• INFORMATION:

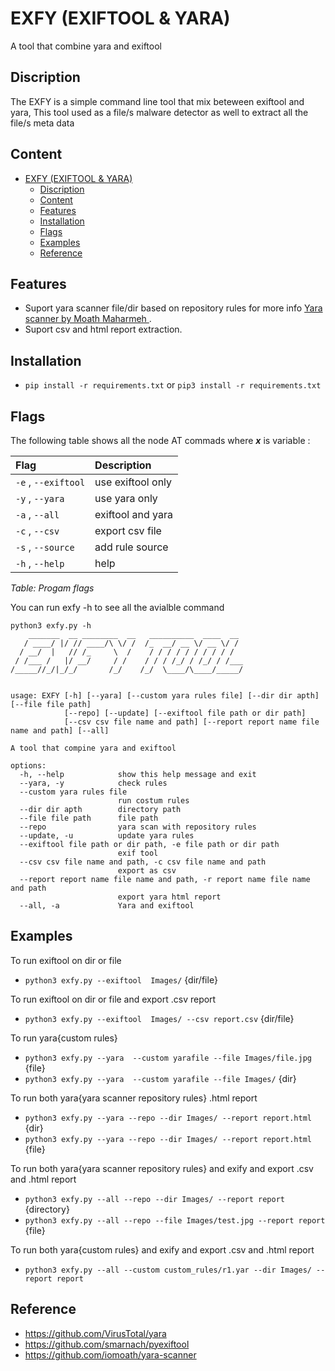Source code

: # EXFY (EXIFTOOL & YARA)

A tool that combine yara and exiftool 

## Discription

The EXFY is a simple command line tool that mix beteween exiftool and yara, This tool used as a file/s malware detector as well to extract all the file/s meta data

## Content

- [EXFY (EXIFTOOL \& YARA)](#exfy-exiftool--yara)
  - [Discription](#discription)
  - [Content](#content)
  - [Features](#features)
  - [Installation](#installation)
  - [Flags](#flags)
  - [Examples](#examples)
  - [Reference](#reference)
  


## Features

- Suport yara scanner file/dir based on repository rules for more info <a href=https://github.com/iomoath/yara-scanner>Yara scanner by Moath Maharmeh </a>.
- Suport csv and html report extraction.

## Installation

- `pip install -r requirements.txt` or `pip3 install -r requirements.txt`
  
## Flags

The following table shows all the node AT commads where ***x*** is variable :

| **Flag**               | **Description**                                   |
| :----------------------| :-------------------------------------------------|
|  `-e` , `--exiftool`   |  use exiftool only                                |
|  `-y` , `--yara`       |  use yara only                                    |
|  `-a` , `--all`        |  exiftool and yara                                |
|  `-c` , `--csv`        |  export csv file                                  |
|  `-s` , `--source`     |  add rule source                                  |
|  `-h` , `--help`       |  help                                             |
*Table: Progam flags*

You can run exfy -h to see all the avialble command

```shell
python3 exfy.py -h
    _______  __ ________  __   __________  ____  __ 
   / ____/ |/ // ____/\ \/ /  /_  __/ __ \/ __ \/ / 
  / __/  |   // /_     \  /    / / / / / / / / / /  
 / /___ /   |/ __/     / /    / / / /_/ / /_/ / /___
/_____//_/|_/_/       /_/    /_/  \____/\____/_____/
                                                    

usage: EXFY [-h] [--yara] [--custom yara rules file] [--dir dir apth] [--file file path]
            [--repo] [--update] [--exiftool file path or dir path]
            [--csv csv file name and path] [--report report name file name and path] [--all]

A tool that compine yara and exiftool

options:
  -h, --help            show this help message and exit
  --yara, -y            check rules
  --custom yara rules file
                        run costum rules
  --dir dir apth        directory path
  --file file path      file path
  --repo                yara scan with repository rules
  --update, -u          update yara rules
  --exiftool file path or dir path, -e file path or dir path
                        exif tool
  --csv csv file name and path, -c csv file name and path
                        export as csv
  --report report name file name and path, -r report name file name and path
                        export yara html report
  --all, -a             Yara and exiftool

```

## Examples

To run exiftool on dir or file

- `python3 exfy.py --exiftool  Images/` {dir/file}
  
To run exiftool on dir or file and export .csv report

- `python3 exfy.py --exiftool  Images/ --csv report.csv` {dir/file}

To run yara{custom rules}

- `python3 exfy.py --yara  --custom yarafile --file Images/file.jpg` {file}
- `python3 exfy.py --yara  --custom yarafile --file Images/` {dir}

To run both yara{yara scanner repository rules} .html report

- `python3 exfy.py --yara --repo --dir Images/ --report report.html` {dir}
- `python3 exfy.py --yara --repo --dir Images/ --report report.html` {file}
  
To run both yara{yara scanner repository rules} and exify and export .csv and .html report

- `python3 exfy.py --all --repo --dir Images/ --report report` {directory}
- `python3 exfy.py --all --repo --file Images/test.jpg --report report` {file}

To run both yara{custom rules} and exify and export .csv and .html report

- `python3 exfy.py --all --custom custom_rules/r1.yar --dir Images/ --report report`
  
## Reference

- <https://github.com/VirusTotal/yara>
- <https://github.com/smarnach/pyexiftool>
- <https://github.com/iomoath/yara-scanner>
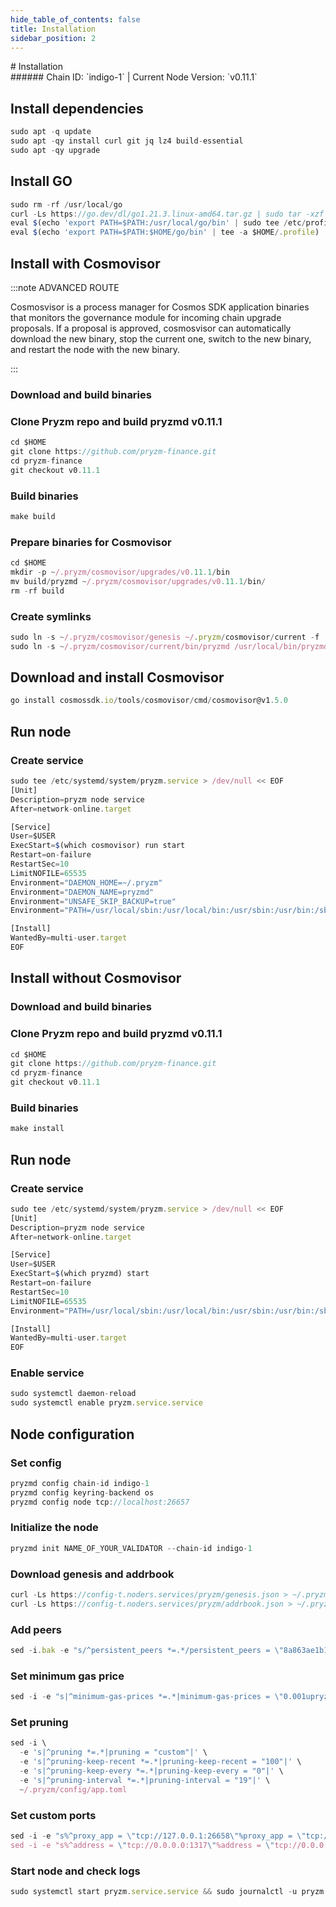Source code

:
 ```yaml
---
hide_table_of_contents: false
title: Installation
sidebar_position: 2
---
```


<div class="h1-with-icon icon-pryzm">
# Installation
</div>
###### Chain ID: `indigo-1` | Current Node Version: `v0.11.1`

## Install dependencies

```js
sudo apt -q update
sudo apt -qy install curl git jq lz4 build-essential
sudo apt -qy upgrade
```

## Install GO
```js
sudo rm -rf /usr/local/go
curl -Ls https://go.dev/dl/go1.21.3.linux-amd64.tar.gz | sudo tar -xzf - -C /usr/local
eval $(echo 'export PATH=$PATH:/usr/local/go/bin' | sudo tee /etc/profile.d/golang.sh)
eval $(echo 'export PATH=$PATH:$HOME/go/bin' | tee -a $HOME/.profile)
```

## Install with Cosmovisor
:::note ADVANCED ROUTE

Cosmosvisor is a process manager for Cosmos SDK application binaries that monitors the governance module for incoming chain upgrade proposals. If a proposal is approved, cosmosvisor can automatically download the new binary, stop the current one, switch to the new binary, and restart the node with the new binary.

:::
### Download and build binaries
### Clone Pryzm repo and build pryzmd v0.11.1
```js
cd $HOME
git clone https://github.com/pryzm-finance.git
cd pryzm-finance
git checkout v0.11.1
```

### Build binaries
```js
make build
```
### Prepare binaries for Cosmovisor
```js
cd $HOME
mkdir -p ~/.pryzm/cosmovisor/upgrades/v0.11.1/bin
mv build/pryzmd ~/.pryzm/cosmovisor/upgrades/v0.11.1/bin/
rm -rf build
```

### Create symlinks
```js
sudo ln -s ~/.pryzm/cosmovisor/genesis ~/.pryzm/cosmovisor/current -f
sudo ln -s ~/.pryzm/cosmovisor/current/bin/pryzmd /usr/local/bin/pryzmd -f
```

## Download and install Cosmovisor
```js
go install cosmossdk.io/tools/cosmovisor/cmd/cosmovisor@v1.5.0
```

## Run node
### Create service
```js
sudo tee /etc/systemd/system/pryzm.service > /dev/null << EOF
[Unit]
Description=pryzm node service
After=network-online.target

[Service]
User=$USER
ExecStart=$(which cosmovisor) run start
Restart=on-failure
RestartSec=10
LimitNOFILE=65535
Environment="DAEMON_HOME=~/.pryzm"
Environment="DAEMON_NAME=pryzmd"
Environment="UNSAFE_SKIP_BACKUP=true"
Environment="PATH=/usr/local/sbin:/usr/local/bin:/usr/sbin:/usr/bin:/sbin:/bin:/usr/games:/usr/local/games:/snap/bin:~/.pryzm/cosmovisor/current/bin"

[Install]
WantedBy=multi-user.target
EOF
```

## Install without Cosmovisor

### Download and build binaries
### Clone Pryzm repo and build pryzmd v0.11.1
```js
cd $HOME
git clone https://github.com/pryzm-finance.git
cd pryzm-finance
git checkout v0.11.1
```

### Build binaries
```js
make install
```

## Run node
### Create service
```js
sudo tee /etc/systemd/system/pryzm.service > /dev/null << EOF
[Unit]
Description=pryzm node service
After=network-online.target

[Service]
User=$USER
ExecStart=$(which pryzmd) start
Restart=on-failure
RestartSec=10
LimitNOFILE=65535
Environment="PATH=/usr/local/sbin:/usr/local/bin:/usr/sbin:/usr/bin:/sbin:/bin:/usr/games:/usr/local/games:/snap/bin"

[Install]
WantedBy=multi-user.target
EOF
```

### Enable service
```js
sudo systemctl daemon-reload
sudo systemctl enable pryzm.service.service
```

## Node configuration
### Set config
```js
pryzmd config chain-id indigo-1
pryzmd config keyring-backend os
pryzmd config node tcp://localhost:26657
```

### Initialize the node
```js
pryzmd init NAME_OF_YOUR_VALIDATOR --chain-id indigo-1
```

### Download genesis and addrbook
```js
curl -Ls https://config-t.noders.services/pryzm/genesis.json > ~/.pryzm/config/genesis.json
curl -Ls https://config-t.noders.services/pryzm/addrbook.json > ~/.pryzm/config/addrbook.json
```
### Add peers
```js
sed -i.bak -e "s/^persistent_peers *=.*/persistent_peers = \"8a863ae1b1b5f840eafd93d4712fe88c4656f188@pryzm-t-rpc.noders.services:25656\"/" ~/.pryzm/config/config.toml
```

### Set minimum gas price
```js
sed -i -e "s|^minimum-gas-prices *=.*|minimum-gas-prices = \"0.001upryzm\"|" ~/.pryzm/config/app.toml
```
### Set pruning
```js
sed -i \
  -e 's|^pruning *=.*|pruning = "custom"|' \
  -e 's|^pruning-keep-recent *=.*|pruning-keep-recent = "100"|' \
  -e 's|^pruning-keep-every *=.*|pruning-keep-every = "0"|' \
  -e 's|^pruning-interval *=.*|pruning-interval = "19"|' \
  ~/.pryzm/config/app.toml
```

### Set custom ports
```js
sed -i -e "s%^proxy_app = \"tcp://127.0.0.1:26658\"%proxy_app = \"tcp://127.0.0.1:14758\"%; s%^laddr = \"tcp://127.0.0.1:26657\"%laddr = \"tcp://127.0.0.1:14757\"%; s%^pprof_laddr = \"localhost:6060\"%pprof_laddr = \"localhost:14760\"%; s%^laddr = \"tcp://0.0.0.0:26656\"%laddr = \"tcp://0.0.0.0:14756\"%; s%^prometheus_listen_addr = \":26660\"%prometheus_listen_addr = \":14766\"%" ~/.pryzm/config/config.toml
sed -i -e "s%^address = \"tcp://0.0.0.0:1317\"%address = \"tcp://0.0.0.0:14717\"%; s%^address = \":8080\"%address = \":14780\"%; s%^address = \"0.0.0.0:9090\"%address = \"0.0.0.0:14790\"%; s%^address = \"0.0.0.0:9091\"%address = \"0.0.0.0:14791\"%; s%:8545%:14745%; s%:8546%:14746%; s%:6065%:14765%" ~/.pryzm/config/app.toml
```

### Start node and check logs
```js
sudo systemctl start pryzm.service.service && sudo journalctl -u pryzm.service.service -f --no-hostname -o cat
```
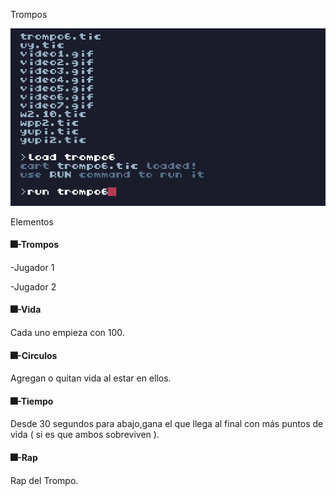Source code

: Trompos

![giftrompo](./Imagenes/giftrompo.gif)

Elementos

#### 🎆-Trompos

-Jugador 1

-Jugador 2

#### 🎆-Vida

Cada uno empieza con 100.

#### 🎆-Circulos

Agregan o quitan vida al estar en ellos.

#### 🎆-Tiempo

Desde 30 segundos para abajo,gana el que llega al final con más puntos de vida ( si es que ambos sobreviven ).

#### 🎆-Rap

Rap del Trompo.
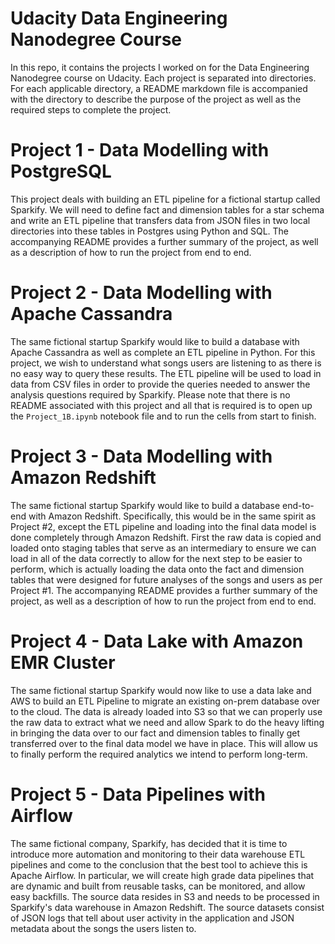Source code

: # Udacity Data Engineering Nanodegree Course

In this repo, it contains the projects I worked on for the Data Engineering
Nanodegree course on Udacity. Each project is separated into directories. For
each applicable directory, a README markdown file is accompanied with the
directory to describe the purpose of the project as well as the required steps
to complete the project.

# Project 1 - Data Modelling with PostgreSQL

This project deals with building an ETL pipeline for a fictional startup called
Sparkify. We will need to define fact and dimension tables for a star schema and
write an ETL pipeline that transfers data from JSON files in two local directories
into these tables in Postgres using Python and SQL. The accompanying README
provides a further summary of the project, as well as a description of how to
run the project from end to end.

# Project 2 - Data Modelling with Apache Cassandra

The same fictional startup Sparkify would like to build a database with Apache
Cassandra as well as complete an ETL pipeline in Python. For this project, we
wish to understand what songs users are listening to as there is no easy way to
query these results. The ETL pipeline will be used to load in data from CSV
files in order to provide the queries needed to answer the analysis questions
required by Sparkify. Please note that there is no README associated with this
project and all that is required is to open up the `Project_1B.ipynb` notebook
file and to run the cells from start to finish.

# Project 3 - Data Modelling with Amazon Redshift

The same fictional startup Sparkify would like to build a database end-to-end
with Amazon Redshift. Specifically, this would be in the same spirit as
Project #2, except the ETL pipeline and loading into the final data model
is done completely through Amazon Redshift. First the raw data is copied
and loaded onto staging tables that serve as an intermediary to ensure we
can load in all of the data correctly to allow for the next step to be easier
to perform, which is actually loading the data onto the fact and dimension
tables that were designed for future analyses of the songs and users as per
Project #1. The accompanying README provides a further summary of the project,
as well as a description of how to run the project from end to end.

# Project 4 - Data Lake with Amazon EMR Cluster

The same fictional startup Sparkify would now like to use a data lake and AWS
to build an ETL Pipeline to migrate an existing on-prem database over to the
cloud. The data is already loaded into S3 so that we can properly use the raw
data to extract what we need and allow Spark to do the heavy lifting in
bringing the data over to our fact and dimension tables to finally get
transferred over to the final data model we have in place. This will allow us
to finally perform the required analytics we intend to perform long-term.

# Project 5 - Data Pipelines with Airflow

The same fictional company, Sparkify, has decided that it is time to introduce
more automation and monitoring to their data warehouse ETL pipelines and come to
the conclusion that the best tool to achieve this is Apache Airflow. In
particular, we will create high grade data pipelines that are dynamic and
built from reusable tasks, can be monitored, and allow easy backfills. The
source data resides in S3 and needs to be processed in Sparkify's data warehouse
in Amazon Redshift. The source datasets consist of JSON logs that tell about user activity in the application and JSON metadata about the songs the users listen to.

• ABOUT THIS EXERCISE:
An exact, complete copy of the lines above from the one with "Engineering Nanodegree Course" through the one with "Nanodegree course on" is the whole answer.

• ANSWER BOX:
: # Udacity Data Engineering Nanodegree Course

In this repo, it contains the projects I worked on for the Data Engineering
Nanodegree course on Udacity. Each project is separated into directories. For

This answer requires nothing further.